Wednesday, December 28, 2011


II.  Recent History
I have lived out here in the country for twenty two years now, among the echoes of who-whooing owls at night, circling red tails catching drafts, and the occasional bald eagle.  The chittering wake up calls of juncos, jays, and rusty-breasted robins are the harbingers of spring.  Coyotes sing out at night and deer graze their way through the blueberries and down on into the woods of “my” twenty acres and the forests beyond.  It is a shared existence here, even though I have tried to reserve some space of my own, building a deer fence around the garden and clearing trails into the trees for daily morning walks.
I have come to know the nuances of seasons; the first tingling feel of late-August fall in the air, before the maples begin to turn, the sweeping grace of snow on heavy-laden fir branches, and the incredible quiet in the meadows as I snow-shoe down into the woods.  The long gravel driveway turns pink in spring with blossoms feathering down off flowering cherry trees, and the neighbor’s horses whinny as I round the corner in summer with a t-shirt full of apples picked fresh from the orchard.

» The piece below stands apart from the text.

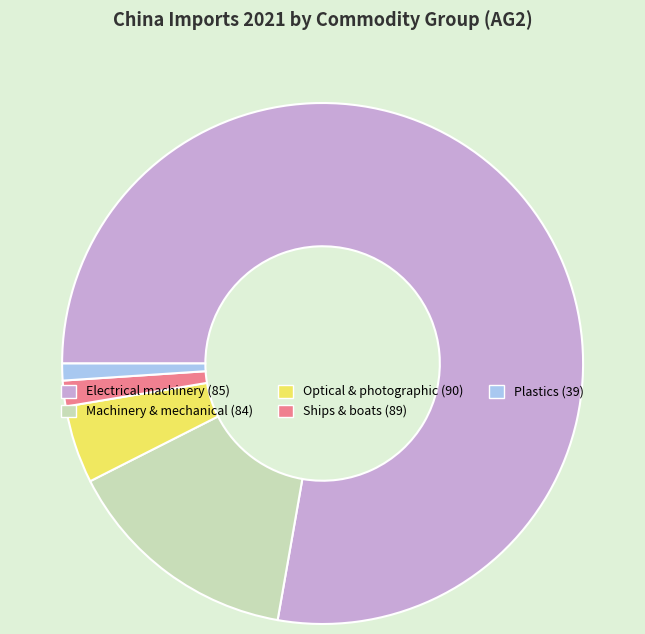

Between Electrical machinery (85) and Plastics (39), which is larger?

Electrical machinery (85)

I do my best to be a steward here; picking up the windfall from winter storms, handy with a chainsaw until a new artificial shoulder ended my she-rah days.  I clear away branches and the trees that have surrendered to ice and wind and soggy Oregon winters.  I mow down scotch broom in the summers (never native here and very pesty) and find the resting places of deer, their soft beds of grass nestled into corners of the meadows.  We all find sanctuary here.  Even the squirrels are comical (when they stay out of my walls) as they chew off cones from the branches of one of the big fir trees close to my house, dropping noisy little bombs down to the deck and raining down their treasure.  We co-exist, the animals, the birds and berries, all of us living here among the trees, grateful.